**Task statement:** Return every record below exactly as given.
○ ○ ○ ○ ○ ○ ○
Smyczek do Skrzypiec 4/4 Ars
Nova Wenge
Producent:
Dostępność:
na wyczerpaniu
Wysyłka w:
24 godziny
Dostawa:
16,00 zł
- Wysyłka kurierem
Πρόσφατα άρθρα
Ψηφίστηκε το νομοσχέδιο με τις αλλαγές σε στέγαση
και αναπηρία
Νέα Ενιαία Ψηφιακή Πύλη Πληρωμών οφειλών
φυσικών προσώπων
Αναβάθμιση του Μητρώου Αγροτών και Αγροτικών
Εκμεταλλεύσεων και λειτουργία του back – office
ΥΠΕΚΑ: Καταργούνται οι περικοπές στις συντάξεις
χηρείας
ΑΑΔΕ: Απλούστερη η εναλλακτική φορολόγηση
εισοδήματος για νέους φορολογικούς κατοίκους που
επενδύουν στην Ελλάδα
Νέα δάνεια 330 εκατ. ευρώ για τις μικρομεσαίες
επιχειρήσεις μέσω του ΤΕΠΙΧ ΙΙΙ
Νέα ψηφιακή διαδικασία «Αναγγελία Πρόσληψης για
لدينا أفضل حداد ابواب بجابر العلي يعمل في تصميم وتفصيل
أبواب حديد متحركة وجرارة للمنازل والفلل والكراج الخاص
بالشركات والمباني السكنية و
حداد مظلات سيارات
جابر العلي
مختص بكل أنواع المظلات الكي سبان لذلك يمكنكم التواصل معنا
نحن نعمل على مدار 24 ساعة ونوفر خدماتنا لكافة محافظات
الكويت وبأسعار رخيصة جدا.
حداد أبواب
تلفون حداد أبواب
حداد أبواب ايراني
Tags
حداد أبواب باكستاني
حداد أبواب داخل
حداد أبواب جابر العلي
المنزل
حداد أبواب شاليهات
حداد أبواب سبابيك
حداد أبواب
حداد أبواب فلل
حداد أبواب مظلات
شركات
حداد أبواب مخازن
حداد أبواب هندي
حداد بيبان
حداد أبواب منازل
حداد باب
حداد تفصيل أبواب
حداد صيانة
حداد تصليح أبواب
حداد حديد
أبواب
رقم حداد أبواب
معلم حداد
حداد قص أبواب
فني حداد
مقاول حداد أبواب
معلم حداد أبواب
○ ○ ○ ○ ○ ○ ○
**Task solution:**
Smyczek do Skrzypiec 4/4 Ars
Nova Wenge
Producent:
Dostępność:
na wyczerpaniu
Wysyłka w:
24 godziny
Dostawa:
16,00 zł
- Wysyłka kurierem
Πρόσφατα άρθρα
Ψηφίστηκε το νομοσχέδιο με τις αλλαγές σε στέγαση
και αναπηρία
Νέα Ενιαία Ψηφιακή Πύλη Πληρωμών οφειλών
φυσικών προσώπων
Αναβάθμιση του Μητρώου Αγροτών και Αγροτικών
Εκμεταλλεύσεων και λειτουργία του back – office
ΥΠΕΚΑ: Καταργούνται οι περικοπές στις συντάξεις
χηρείας
ΑΑΔΕ: Απλούστερη η εναλλακτική φορολόγηση
εισοδήματος για νέους φορολογικούς κατοίκους που
επενδύουν στην Ελλάδα
Νέα δάνεια 330 εκατ. ευρώ για τις μικρομεσαίες
επιχειρήσεις μέσω του ΤΕΠΙΧ ΙΙΙ
Νέα ψηφιακή διαδικασία «Αναγγελία Πρόσληψης για
لدينا أفضل حداد ابواب بجابر العلي يعمل في تصميم وتفصيل
أبواب حديد متحركة وجرارة للمنازل والفلل والكراج الخاص
بالشركات والمباني السكنية و
حداد مظلات سيارات
جابر العلي
مختص بكل أنواع المظلات الكي سبان لذلك يمكنكم التواصل معنا
نحن نعمل على مدار 24 ساعة ونوفر خدماتنا لكافة محافظات
الكويت وبأسعار رخيصة جدا.
حداد أبواب
تلفون حداد أبواب
حداد أبواب ايراني
Tags
حداد أبواب باكستاني
حداد أبواب داخل
حداد أبواب جابر العلي
المنزل
حداد أبواب شاليهات
حداد أبواب سبابيك
حداد أبواب
حداد أبواب فلل
حداد أبواب مظلات
شركات
حداد أبواب مخازن
حداد أبواب هندي
حداد بيبان
حداد أبواب منازل
حداد باب
حداد تفصيل أبواب
حداد صيانة
حداد تصليح أبواب
حداد حديد
أبواب
رقم حداد أبواب
معلم حداد
حداد قص أبواب
فني حداد
مقاول حداد أبواب
معلم حداد أبواب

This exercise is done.